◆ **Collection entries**
=-=-=-=-=
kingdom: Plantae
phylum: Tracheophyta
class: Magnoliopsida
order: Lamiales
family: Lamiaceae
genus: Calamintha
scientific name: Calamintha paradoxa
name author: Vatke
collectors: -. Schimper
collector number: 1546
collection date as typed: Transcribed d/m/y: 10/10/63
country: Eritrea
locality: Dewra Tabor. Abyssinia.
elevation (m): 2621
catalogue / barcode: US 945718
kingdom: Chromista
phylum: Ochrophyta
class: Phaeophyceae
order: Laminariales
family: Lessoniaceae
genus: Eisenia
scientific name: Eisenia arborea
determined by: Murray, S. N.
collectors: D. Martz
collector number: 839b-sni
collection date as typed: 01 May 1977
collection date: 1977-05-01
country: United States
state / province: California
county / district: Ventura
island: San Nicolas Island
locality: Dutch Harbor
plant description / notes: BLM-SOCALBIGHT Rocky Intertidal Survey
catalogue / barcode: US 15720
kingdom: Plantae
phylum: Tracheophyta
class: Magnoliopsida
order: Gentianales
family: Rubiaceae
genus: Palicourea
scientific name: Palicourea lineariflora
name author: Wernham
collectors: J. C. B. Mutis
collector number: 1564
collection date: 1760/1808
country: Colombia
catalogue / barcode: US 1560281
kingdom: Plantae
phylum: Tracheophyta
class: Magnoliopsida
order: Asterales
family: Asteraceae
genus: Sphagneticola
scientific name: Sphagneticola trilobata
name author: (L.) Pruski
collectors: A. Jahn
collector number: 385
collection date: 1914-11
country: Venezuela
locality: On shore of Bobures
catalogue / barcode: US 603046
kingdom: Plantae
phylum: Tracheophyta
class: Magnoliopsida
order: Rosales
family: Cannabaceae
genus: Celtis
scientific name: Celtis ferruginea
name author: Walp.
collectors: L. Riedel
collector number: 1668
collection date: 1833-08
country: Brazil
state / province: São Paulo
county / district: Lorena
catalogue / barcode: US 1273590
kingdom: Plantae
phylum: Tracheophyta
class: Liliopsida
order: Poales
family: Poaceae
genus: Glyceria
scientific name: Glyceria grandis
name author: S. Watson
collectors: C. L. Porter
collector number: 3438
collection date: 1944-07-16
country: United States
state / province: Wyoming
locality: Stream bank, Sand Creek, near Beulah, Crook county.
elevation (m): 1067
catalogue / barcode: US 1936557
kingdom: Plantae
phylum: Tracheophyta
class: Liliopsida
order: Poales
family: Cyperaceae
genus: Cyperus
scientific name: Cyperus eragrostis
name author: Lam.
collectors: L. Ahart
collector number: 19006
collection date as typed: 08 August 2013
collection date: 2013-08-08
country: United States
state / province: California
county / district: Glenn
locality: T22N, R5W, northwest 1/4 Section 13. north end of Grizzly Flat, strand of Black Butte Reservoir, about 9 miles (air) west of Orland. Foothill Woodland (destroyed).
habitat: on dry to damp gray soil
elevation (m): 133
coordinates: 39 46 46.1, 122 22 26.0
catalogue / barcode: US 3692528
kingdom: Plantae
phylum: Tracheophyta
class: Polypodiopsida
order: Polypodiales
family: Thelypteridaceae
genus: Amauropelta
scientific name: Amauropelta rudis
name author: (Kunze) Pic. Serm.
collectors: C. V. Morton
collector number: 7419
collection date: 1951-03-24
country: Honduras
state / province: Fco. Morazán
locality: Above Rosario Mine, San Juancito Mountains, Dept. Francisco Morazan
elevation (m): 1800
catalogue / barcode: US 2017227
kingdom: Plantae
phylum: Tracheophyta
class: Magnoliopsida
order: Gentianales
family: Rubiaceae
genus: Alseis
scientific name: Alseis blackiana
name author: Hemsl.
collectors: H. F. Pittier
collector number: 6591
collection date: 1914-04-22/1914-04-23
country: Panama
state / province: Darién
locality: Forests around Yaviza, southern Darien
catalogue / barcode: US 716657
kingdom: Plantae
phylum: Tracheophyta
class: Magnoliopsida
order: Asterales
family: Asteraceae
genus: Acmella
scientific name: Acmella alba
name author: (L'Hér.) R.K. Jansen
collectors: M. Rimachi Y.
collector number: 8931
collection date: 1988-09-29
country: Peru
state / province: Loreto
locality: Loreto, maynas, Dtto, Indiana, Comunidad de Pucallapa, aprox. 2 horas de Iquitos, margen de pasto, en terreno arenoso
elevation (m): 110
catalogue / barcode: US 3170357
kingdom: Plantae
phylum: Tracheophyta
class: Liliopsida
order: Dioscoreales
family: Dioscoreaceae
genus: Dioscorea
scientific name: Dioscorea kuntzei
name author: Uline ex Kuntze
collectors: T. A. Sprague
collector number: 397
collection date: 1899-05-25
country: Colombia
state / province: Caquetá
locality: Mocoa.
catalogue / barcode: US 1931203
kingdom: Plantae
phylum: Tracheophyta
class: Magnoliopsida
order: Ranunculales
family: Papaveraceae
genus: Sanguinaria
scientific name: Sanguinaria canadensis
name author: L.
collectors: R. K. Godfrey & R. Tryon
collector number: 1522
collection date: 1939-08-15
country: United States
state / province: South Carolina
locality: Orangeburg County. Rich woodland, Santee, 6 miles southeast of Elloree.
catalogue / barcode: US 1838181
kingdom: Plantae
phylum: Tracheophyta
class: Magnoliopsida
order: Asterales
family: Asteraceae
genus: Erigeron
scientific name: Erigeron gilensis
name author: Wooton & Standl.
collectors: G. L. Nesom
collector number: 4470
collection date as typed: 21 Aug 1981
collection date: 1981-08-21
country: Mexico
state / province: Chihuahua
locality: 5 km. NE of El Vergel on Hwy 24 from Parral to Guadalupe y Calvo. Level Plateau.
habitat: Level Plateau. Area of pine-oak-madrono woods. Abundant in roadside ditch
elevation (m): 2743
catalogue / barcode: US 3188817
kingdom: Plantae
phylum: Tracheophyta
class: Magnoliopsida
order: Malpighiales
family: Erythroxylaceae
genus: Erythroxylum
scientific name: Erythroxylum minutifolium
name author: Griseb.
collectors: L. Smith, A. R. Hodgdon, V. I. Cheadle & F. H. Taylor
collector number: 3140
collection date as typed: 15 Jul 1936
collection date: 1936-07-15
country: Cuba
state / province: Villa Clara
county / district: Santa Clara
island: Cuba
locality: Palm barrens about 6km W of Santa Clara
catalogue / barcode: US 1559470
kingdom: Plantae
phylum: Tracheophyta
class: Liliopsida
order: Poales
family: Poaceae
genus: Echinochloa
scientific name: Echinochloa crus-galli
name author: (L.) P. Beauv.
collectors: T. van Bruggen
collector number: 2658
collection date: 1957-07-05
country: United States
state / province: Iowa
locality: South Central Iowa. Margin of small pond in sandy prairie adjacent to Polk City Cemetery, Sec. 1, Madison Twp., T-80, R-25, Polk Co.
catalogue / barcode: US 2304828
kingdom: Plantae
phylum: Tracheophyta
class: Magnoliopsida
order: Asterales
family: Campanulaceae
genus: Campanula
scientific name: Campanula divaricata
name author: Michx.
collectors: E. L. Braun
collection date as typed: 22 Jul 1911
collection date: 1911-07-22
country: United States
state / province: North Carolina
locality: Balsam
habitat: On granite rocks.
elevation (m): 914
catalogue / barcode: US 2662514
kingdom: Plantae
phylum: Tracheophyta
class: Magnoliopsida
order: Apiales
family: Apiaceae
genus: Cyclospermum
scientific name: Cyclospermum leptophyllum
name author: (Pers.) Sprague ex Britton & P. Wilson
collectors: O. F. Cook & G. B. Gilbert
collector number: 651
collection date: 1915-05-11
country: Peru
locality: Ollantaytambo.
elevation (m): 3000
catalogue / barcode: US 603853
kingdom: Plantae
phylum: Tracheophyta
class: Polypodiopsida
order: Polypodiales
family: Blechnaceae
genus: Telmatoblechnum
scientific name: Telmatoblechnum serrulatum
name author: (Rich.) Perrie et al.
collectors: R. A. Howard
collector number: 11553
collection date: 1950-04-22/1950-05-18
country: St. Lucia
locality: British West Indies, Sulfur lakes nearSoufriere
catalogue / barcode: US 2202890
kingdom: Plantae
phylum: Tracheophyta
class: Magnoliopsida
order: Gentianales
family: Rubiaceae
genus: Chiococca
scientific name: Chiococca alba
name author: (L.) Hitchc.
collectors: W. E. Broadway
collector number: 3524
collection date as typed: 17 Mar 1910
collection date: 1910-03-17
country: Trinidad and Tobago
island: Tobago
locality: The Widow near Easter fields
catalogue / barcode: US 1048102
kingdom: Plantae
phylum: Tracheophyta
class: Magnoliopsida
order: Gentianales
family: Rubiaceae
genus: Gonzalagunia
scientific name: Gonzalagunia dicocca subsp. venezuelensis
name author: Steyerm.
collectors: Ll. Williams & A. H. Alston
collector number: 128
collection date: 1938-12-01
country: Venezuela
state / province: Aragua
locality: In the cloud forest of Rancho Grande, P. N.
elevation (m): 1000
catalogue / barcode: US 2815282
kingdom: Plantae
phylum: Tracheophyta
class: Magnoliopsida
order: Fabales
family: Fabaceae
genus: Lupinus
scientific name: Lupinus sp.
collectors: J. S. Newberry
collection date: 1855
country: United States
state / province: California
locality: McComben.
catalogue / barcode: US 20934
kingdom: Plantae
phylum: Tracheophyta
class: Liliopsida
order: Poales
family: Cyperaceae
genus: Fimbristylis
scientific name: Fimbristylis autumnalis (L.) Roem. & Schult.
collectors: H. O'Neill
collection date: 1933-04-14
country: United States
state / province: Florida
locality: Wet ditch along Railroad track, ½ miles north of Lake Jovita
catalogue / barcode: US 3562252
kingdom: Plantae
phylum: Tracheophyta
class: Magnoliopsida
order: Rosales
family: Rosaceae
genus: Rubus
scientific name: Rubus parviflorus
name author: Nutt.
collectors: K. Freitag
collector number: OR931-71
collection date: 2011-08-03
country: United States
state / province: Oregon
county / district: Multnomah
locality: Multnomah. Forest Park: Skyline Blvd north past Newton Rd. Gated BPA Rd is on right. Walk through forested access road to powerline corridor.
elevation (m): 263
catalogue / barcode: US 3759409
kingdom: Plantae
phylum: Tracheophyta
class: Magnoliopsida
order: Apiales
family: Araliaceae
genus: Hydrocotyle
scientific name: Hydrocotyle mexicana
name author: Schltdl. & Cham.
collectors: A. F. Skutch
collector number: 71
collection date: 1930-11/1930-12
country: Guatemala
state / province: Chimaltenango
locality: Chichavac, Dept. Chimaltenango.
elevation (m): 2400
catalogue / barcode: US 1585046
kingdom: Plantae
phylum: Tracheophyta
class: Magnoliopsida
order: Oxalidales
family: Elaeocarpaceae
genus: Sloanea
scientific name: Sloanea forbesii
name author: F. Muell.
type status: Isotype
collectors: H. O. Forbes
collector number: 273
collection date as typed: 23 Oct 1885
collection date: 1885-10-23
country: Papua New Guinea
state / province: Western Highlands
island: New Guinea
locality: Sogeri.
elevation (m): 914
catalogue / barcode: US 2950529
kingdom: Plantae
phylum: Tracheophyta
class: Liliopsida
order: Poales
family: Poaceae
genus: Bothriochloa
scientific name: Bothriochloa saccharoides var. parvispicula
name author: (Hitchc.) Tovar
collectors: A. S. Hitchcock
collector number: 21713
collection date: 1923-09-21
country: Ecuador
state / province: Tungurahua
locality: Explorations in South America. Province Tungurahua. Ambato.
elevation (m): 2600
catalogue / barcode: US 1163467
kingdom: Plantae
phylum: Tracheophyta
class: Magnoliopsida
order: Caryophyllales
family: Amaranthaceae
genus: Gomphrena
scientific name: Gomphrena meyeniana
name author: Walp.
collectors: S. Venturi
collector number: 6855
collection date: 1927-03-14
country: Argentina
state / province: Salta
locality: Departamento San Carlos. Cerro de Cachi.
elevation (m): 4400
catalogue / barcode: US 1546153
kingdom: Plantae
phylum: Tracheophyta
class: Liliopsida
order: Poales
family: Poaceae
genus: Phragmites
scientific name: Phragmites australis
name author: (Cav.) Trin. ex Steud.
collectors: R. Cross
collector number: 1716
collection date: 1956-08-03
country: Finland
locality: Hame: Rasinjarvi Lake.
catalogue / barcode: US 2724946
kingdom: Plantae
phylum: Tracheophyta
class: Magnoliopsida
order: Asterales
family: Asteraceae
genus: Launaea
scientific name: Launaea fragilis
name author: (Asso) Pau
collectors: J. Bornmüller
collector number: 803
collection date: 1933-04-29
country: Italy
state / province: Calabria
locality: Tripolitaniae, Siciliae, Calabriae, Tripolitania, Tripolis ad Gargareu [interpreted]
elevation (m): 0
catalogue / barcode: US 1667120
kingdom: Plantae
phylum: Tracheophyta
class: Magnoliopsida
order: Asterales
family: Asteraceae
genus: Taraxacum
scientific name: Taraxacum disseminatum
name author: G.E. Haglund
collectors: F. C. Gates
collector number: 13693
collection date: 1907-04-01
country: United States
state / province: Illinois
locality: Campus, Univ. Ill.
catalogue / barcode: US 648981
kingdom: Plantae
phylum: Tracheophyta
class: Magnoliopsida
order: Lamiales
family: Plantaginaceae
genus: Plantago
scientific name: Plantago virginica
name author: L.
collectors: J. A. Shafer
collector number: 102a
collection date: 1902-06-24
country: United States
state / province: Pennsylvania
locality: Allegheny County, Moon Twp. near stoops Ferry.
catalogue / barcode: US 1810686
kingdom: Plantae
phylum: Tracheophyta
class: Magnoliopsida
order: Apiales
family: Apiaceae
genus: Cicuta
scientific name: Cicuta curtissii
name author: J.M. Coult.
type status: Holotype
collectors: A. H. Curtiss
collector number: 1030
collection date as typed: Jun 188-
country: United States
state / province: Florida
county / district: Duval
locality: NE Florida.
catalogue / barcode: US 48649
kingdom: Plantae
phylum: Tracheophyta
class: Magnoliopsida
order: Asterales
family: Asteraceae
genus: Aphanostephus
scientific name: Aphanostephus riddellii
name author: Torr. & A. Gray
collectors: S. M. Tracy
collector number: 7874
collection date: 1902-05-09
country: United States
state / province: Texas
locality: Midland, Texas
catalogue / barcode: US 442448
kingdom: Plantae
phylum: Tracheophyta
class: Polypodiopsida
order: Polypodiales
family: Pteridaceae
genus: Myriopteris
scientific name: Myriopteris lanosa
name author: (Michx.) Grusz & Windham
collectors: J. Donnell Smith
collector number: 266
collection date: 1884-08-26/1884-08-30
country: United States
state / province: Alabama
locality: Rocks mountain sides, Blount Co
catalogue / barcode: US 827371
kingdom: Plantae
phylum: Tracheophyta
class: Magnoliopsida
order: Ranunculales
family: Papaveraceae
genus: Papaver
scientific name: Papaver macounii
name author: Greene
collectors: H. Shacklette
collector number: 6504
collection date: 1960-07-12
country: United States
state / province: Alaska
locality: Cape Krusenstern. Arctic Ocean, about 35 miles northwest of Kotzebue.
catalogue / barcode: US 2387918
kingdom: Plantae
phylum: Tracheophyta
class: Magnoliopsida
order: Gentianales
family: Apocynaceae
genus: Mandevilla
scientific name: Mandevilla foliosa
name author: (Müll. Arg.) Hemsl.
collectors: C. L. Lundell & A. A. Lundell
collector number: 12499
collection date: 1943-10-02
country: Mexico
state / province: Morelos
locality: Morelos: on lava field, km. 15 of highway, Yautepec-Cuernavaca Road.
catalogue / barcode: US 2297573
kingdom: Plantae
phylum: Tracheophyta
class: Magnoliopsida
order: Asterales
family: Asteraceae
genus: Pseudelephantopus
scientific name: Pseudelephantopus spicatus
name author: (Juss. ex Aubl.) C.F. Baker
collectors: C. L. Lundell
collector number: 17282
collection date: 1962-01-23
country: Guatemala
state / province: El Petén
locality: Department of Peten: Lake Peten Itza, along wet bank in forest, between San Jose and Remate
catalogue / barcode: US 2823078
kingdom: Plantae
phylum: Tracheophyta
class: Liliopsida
=-=-=-=-=
◆ **SET TASK**
Lay out the lines of the records above as a JSON list of strings, one string per line with blank lines omitted, covering everything from the line containing "name author: Torr. & A. Gray" down to the line containing "collector number: 266", with both of those lines included.

◆ **REPLY TO THE EXERCISE**
[
  "name author: Torr. & A. Gray",
  "collectors: S. M. Tracy",
  "collector number: 7874",
  "collection date: 1902-05-09",
  "country: United States",
  "state / province: Texas",
  "locality: Midland, Texas",
  "catalogue / barcode: US 442448",
  "kingdom: Plantae",
  "phylum: Tracheophyta",
  "class: Polypodiopsida",
  "order: Polypodiales",
  "family: Pteridaceae",
  "genus: Myriopteris",
  "scientific name: Myriopteris lanosa",
  "name author: (Michx.) Grusz & Windham",
  "collectors: J. Donnell Smith",
  "collector number: 266"
]